The problem ->
Repeat the listing exactly, minus the pictures.

---- The data

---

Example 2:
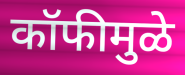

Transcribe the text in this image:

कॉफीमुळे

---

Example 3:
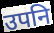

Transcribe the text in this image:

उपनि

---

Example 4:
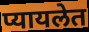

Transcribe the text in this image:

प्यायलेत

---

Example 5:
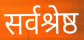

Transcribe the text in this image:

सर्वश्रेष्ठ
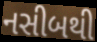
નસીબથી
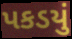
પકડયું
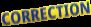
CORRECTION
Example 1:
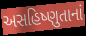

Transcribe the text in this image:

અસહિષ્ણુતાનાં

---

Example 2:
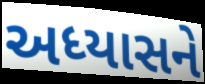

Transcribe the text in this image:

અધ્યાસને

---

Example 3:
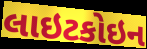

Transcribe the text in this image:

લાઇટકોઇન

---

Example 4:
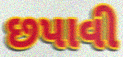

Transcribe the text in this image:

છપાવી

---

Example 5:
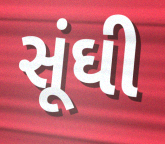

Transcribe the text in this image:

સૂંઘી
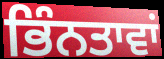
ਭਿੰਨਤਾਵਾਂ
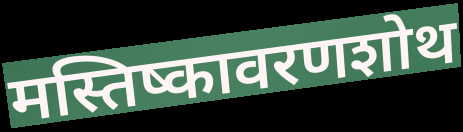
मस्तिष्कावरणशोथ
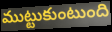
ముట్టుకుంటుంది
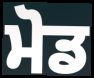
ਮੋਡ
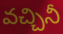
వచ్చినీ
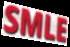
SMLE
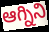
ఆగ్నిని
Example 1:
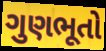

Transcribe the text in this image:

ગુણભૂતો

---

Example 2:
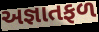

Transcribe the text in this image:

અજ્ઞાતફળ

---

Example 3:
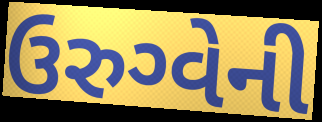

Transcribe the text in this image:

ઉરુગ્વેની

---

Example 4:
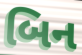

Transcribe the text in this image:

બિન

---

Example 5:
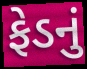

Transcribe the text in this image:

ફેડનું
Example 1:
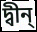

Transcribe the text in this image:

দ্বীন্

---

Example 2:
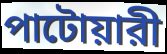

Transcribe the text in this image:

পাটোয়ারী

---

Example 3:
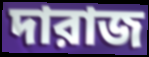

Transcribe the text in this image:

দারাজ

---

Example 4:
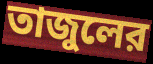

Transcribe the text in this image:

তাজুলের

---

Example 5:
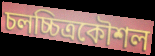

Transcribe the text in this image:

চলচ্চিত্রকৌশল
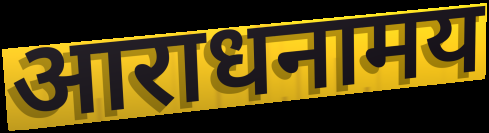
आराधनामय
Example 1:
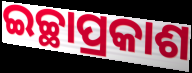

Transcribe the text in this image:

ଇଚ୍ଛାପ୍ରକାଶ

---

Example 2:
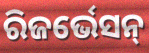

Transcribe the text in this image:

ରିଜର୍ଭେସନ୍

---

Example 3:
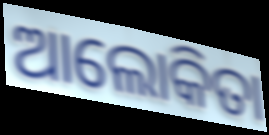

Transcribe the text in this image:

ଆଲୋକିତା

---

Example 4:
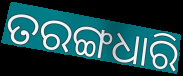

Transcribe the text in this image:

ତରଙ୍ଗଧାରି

--------

Exercise answer ->
---

Example 2:

Transcribe the text in this image:

कॉफीमुळे

---

Example 3:

Transcribe the text in this image:

उपनि

---

Example 4:

Transcribe the text in this image:

प्यायलेत

---

Example 5:

Transcribe the text in this image:

सर्वश्रेष्ठ
નસીબથી
પકડયું
CORRECTION
Example 1:

Transcribe the text in this image:

અસહિષ્ણુતાનાં

---

Example 2:

Transcribe the text in this image:

અધ્યાસને

---

Example 3:

Transcribe the text in this image:

લાઇટકોઇન

---

Example 4:

Transcribe the text in this image:

છપાવી

---

Example 5:

Transcribe the text in this image:

સૂંઘી
ਭਿੰਨਤਾਵਾਂ
मस्तिष्कावरणशोथ
ముట్టుకుంటుంది
ਮੋਡ
వచ్చినీ
SMLE
ఆగ్నిని
Example 1:

Transcribe the text in this image:

ગુણભૂતો

---

Example 2:

Transcribe the text in this image:

અજ્ઞાતફળ

---

Example 3:

Transcribe the text in this image:

ઉરુગ્વેની

---

Example 4:

Transcribe the text in this image:

બિન

---

Example 5:

Transcribe the text in this image:

ફેડનું
Example 1:

Transcribe the text in this image:

দ্বীন্

---

Example 2:

Transcribe the text in this image:

পাটোয়ারী

---

Example 3:

Transcribe the text in this image:

দারাজ

---

Example 4:

Transcribe the text in this image:

তাজুলের

---

Example 5:

Transcribe the text in this image:

চলচ্চিত্রকৌশল
आराधनामय
Example 1:

Transcribe the text in this image:

ଇଚ୍ଛାପ୍ରକାଶ

---

Example 2:

Transcribe the text in this image:

ରିଜର୍ଭେସନ୍

---

Example 3:

Transcribe the text in this image:

ଆଲୋକିତା

---

Example 4:

Transcribe the text in this image:

ତରଙ୍ଗଧାରି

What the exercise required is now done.